A successful union drive at a bus manufacturing company demonstrates how employers listen to their workers much better when their public funding is on the line.
Weeks into President Trump’s second term, everyday working people are already suffering the brunt of conservative attacks, from ICE raids and mass arrests to unlawful cuts to the federal workforce and the elimination of programs that expand and ensure equity of opportunity, bar discrimination, and reduce racial disparities. Most recently, the Trump administration has unleashed a broadside of attacks on federal workers and the agencies such as the National Labor Relations Board that protect them.
Unions are one of the most effective institutions for reducing racial and economic inequality, protecting immigrant communities, and building worker power. But American labor law is nearly a century old, and its strict limits on state and local policy changes have made it difficult to pass much-needed reforms. This has played a role in the steady decline of union membership over time, which just reached a new low.
But even while facing these daunting conditions, workers and communities can fight back and win if they choose their strategies wisely.
One powerful and underused approach is to leverage public funding to strengthen organizing protections. It’s even more important in this moment – with the Trump administration attempting to illegally freeze federal funding – to make sure every dollar spent at the state and local levels goes toward creating good jobs with a free and fair chance to join a union.
Employers are more likely to play by the rules if they know their public funding depends on how they treat their workers.

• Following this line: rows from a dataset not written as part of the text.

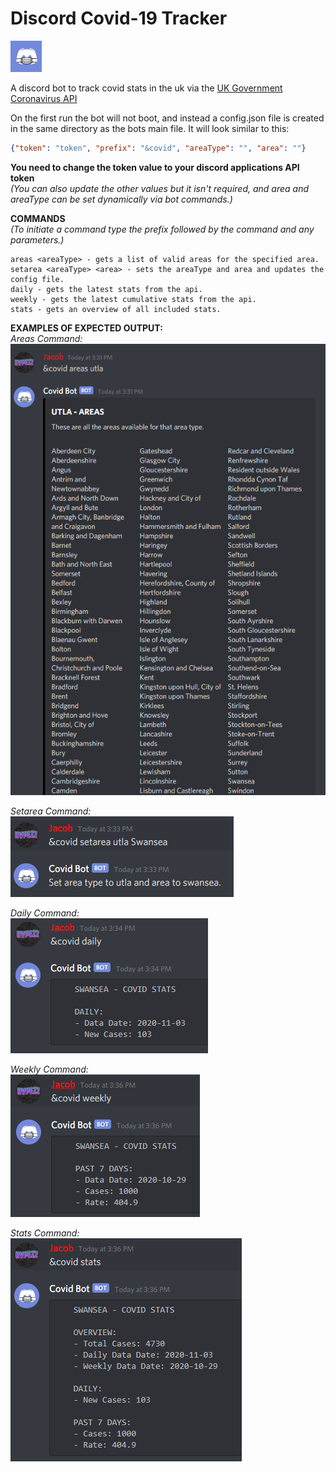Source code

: [UK Government Coronavirus API]: https://coronavirus.data.gov.uk/developers-guide

# Discord Covid-19 Tracker
<img src="assets/Logo.png"  width="50" height="50"> 

A discord bot to track covid stats in the uk via the [UK Government Coronavirus API]

On the first run the bot will not boot, and instead a config.json file is created in the same directory as the bots main file. It will look similar to this:
```json 
{"token": "token", "prefix": "&covid", "areaType": "", "area": ""}
``` 
**You need to change the token value to your discord applications API token**   
*(You can also update the other values but it isn't required, and area and areaType can be set dynamically via bot commands.)*

**COMMANDS**  
*(To initiate a command type the prefix followed by the command and any parameters.)*
```
areas <areaType> - gets a list of valid areas for the specified area.
setarea <areaType> <area> - sets the areaType and area and updates the config file.
daily - gets the latest stats from the api.
weekly - gets the latest cumulative stats from the api.
stats - gets an overview of all included stats.
```

**EXAMPLES OF EXPECTED OUTPUT:**  
*Areas Command:*  
![areas command](/assets/areas_command.png?raw=true)

*Setarea Command:*  
![setarea command](/assets/setarea_command.png?raw=true)

*Daily Command:*  
![daily command](/assets/daily_command.png?raw=true)

*Weekly Command:*  
![weekly command](/assets/weekly_command.png?raw=true)

*Stats Command:*  
![stats command](/assets/stats_command.png?raw=true)
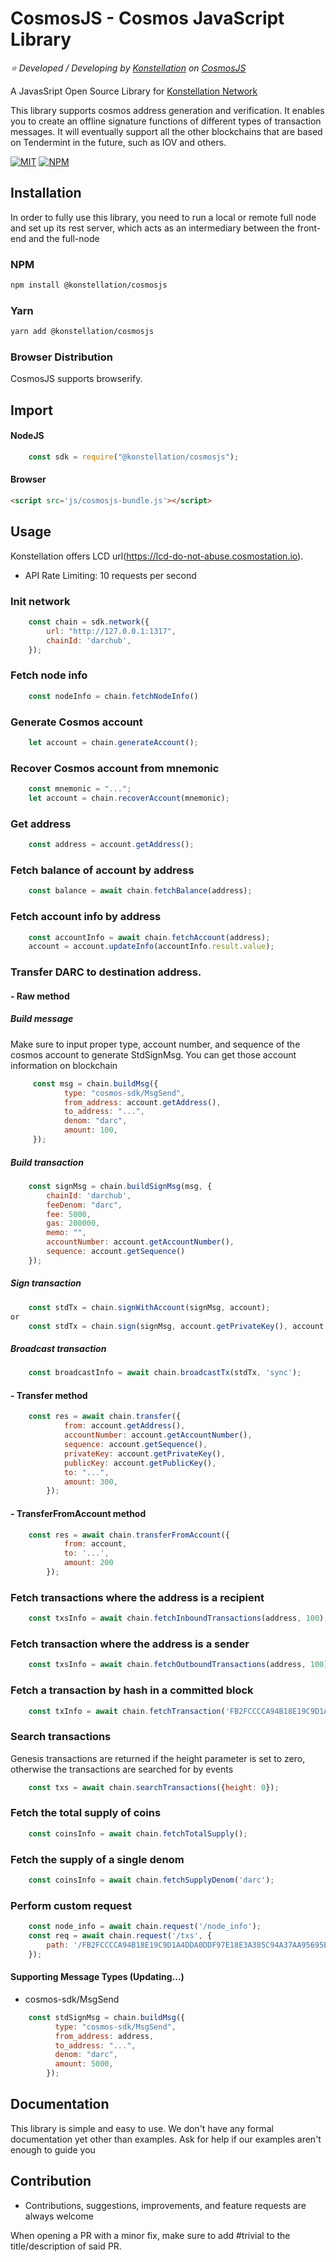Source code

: # CosmosJS - Cosmos JavaScript Library 

*:star: Developed / Developing by [Konstellation](https://github.com/konstellation/) on [CosmosJS](https://github.com/cosmostation/cosmosjs/)*

A JavasSript Open Source Library for [Konstellation Network](https://konstellation.tech/)

This library supports cosmos address generation and verification. It enables you to create an offline signature functions of different types of transaction messages. It will eventually support all the other blockchains that are based on Tendermint in the future, such as IOV and others.

[![MIT](https://img.shields.io/apm/l/vim-mode.svg)](https://github.com/konstellation/cosmosjs/blob/master/LICENSE)
[![NPM](https://img.shields.io/npm/v/@konstellation/cosmosjs.svg)](https://www.npmjs.com/package/@konstellation/cosmosjs)

## Installation

In order to fully use this library, you need to run a local or remote full node and set up its rest server, which acts as an intermediary between the front-end and the full-node

### NPM

```bash
npm install @konstellation/cosmosjs
```

### Yarn

```bash
yarn add @konstellation/cosmosjs
```

### Browser Distribution

CosmosJS supports browserify.

## Import 

#### NodeJS

```js
    const sdk = require("@konstellation/cosmosjs");
```

#### Browser

```html
<script src='js/cosmosjs-bundle.js'></script>
```

## Usage
Konstellation offers LCD url(https://lcd-do-not-abuse.cosmostation.io).
* API Rate Limiting: 10 requests per second

### Init network
```js
    const chain = sdk.network({
        url: "http://127.0.0.1:1317",
        chainId: 'darchub',
    });
```

### Fetch node info
```js
    const nodeInfo = chain.fetchNodeInfo()
```

### Generate Cosmos account
```js
    let account = chain.generateAccount();
```

### Recover Cosmos account from mnemonic
```js
    const mnemonic = "...";
    let account = chain.recoverAccount(mnemonic);
```

### Get address
```js
    const address = account.getAddress();
```

### Fetch balance of account by address
```js
    const balance = await chain.fetchBalance(address);
```

### Fetch account info by address
```js
    const accountInfo = await chain.fetchAccount(address);
    account = account.updateInfo(accountInfo.result.value);
```

### Transfer DARC to destination address. 
#### - Raw method

##### Build message
Make sure to input proper type, account number, and sequence of the cosmos account to generate StdSignMsg. You can get those account information on blockchain 
```js
     const msg = chain.buildMsg({
            type: "cosmos-sdk/MsgSend",
            from_address: account.getAddress(),
            to_address: "...",
            denom: "darc",
            amount: 100,	
     });
```

##### Build transaction
```js
    const signMsg = chain.buildSignMsg(msg, {
        chainId: 'darchub',
        feeDenom: "darc",
        fee: 5000,
        gas: 200000,
        memo: "",
        accountNumber: account.getAccountNumber(),
        sequence: account.getSequence()
    });
```

##### Sign transaction 
```js
    const stdTx = chain.signWithAccount(signMsg, account);
or
    const stdTx = chain.sign(signMsg, account.getPrivateKey(), account.getPublicKey());
```

##### Broadcast transaction 
```js
    const broadcastInfo = await chain.broadcastTx(stdTx, 'sync');
```

#### - Transfer method
```js
    const res = await chain.transfer({
            from: account.getAddress(),
            accountNumber: account.getAccountNumber(),
            sequence: account.getSequence(),
            privateKey: account.getPrivateKey(),
            publicKey: account.getPublicKey(),
            to: "...",
            amount: 300,
        });
```

#### - TransferFromAccount method
```js
    const res = await chain.transferFromAccount({
            from: account,
            to: '...',
            amount: 200
        });
```

### Fetch transactions where the address is a recipient
```js
    const txsInfo = await chain.fetchInboundTransactions(address, 100);
```

### Fetch transaction where the address is a sender
```js
    const txsInfo = await chain.fetchOutboundTransactions(address, 100);
```

### Fetch a transaction by hash in a committed block
```js
    const txInfo = await chain.fetchTransaction('FB2FCCCCA94B18E19C9D1A4DDA0DDF97E18E3A385C94A37AA95695E65F7364D5');
```

### Search transactions 
Genesis transactions are returned if the height parameter is set to zero, otherwise the transactions are searched for by events
```js
    const txs = await chain.searchTransactions({height: 0});
```

### Fetch the total supply of coins
```js
    const coinsInfo = await chain.fetchTotalSupply();
```

### Fetch the supply of a single denom
```js
    const coinsInfo = await chain.fetchSupplyDenom('darc');
```

### Perform custom request
```js
    const node_info = await chain.request('/node_info');
    const req = await chain.request('/txs', {
        path: '/FB2FCCCCA94B18E19C9D1A4DDA0DDF97E18E3A385C94A37AA95695E65F7364D5'
    });
```

#### Supporting Message Types (Updating...)

- cosmos-sdk/MsgSend
```js
    const stdSignMsg = chain.buildMsg({
          type: "cosmos-sdk/MsgSend",
          from_address: address,
          to_address: "...",
          denom: "darc",
          amount: 5000,
        });
```

## Documentation

This library is simple and easy to use. We don't have any formal documentation yet other than examples. Ask for help if our examples aren't enough to guide you

## Contribution

- Contributions, suggestions, improvements, and feature requests are always welcome

When opening a PR with a minor fix, make sure to add #trivial to the title/description of said PR.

When state and local governments act as “market participants,” paying for a particular project or service (instead of acting as a “regulator” setting the rules for everyone), they can require higher labor standards from the recipients of that public funding. In other words, the government has a greater say over working conditions on a project when the government is paying for that project – and employers are more likely to play by the rules if they know their public funding depends on how they treat their workers.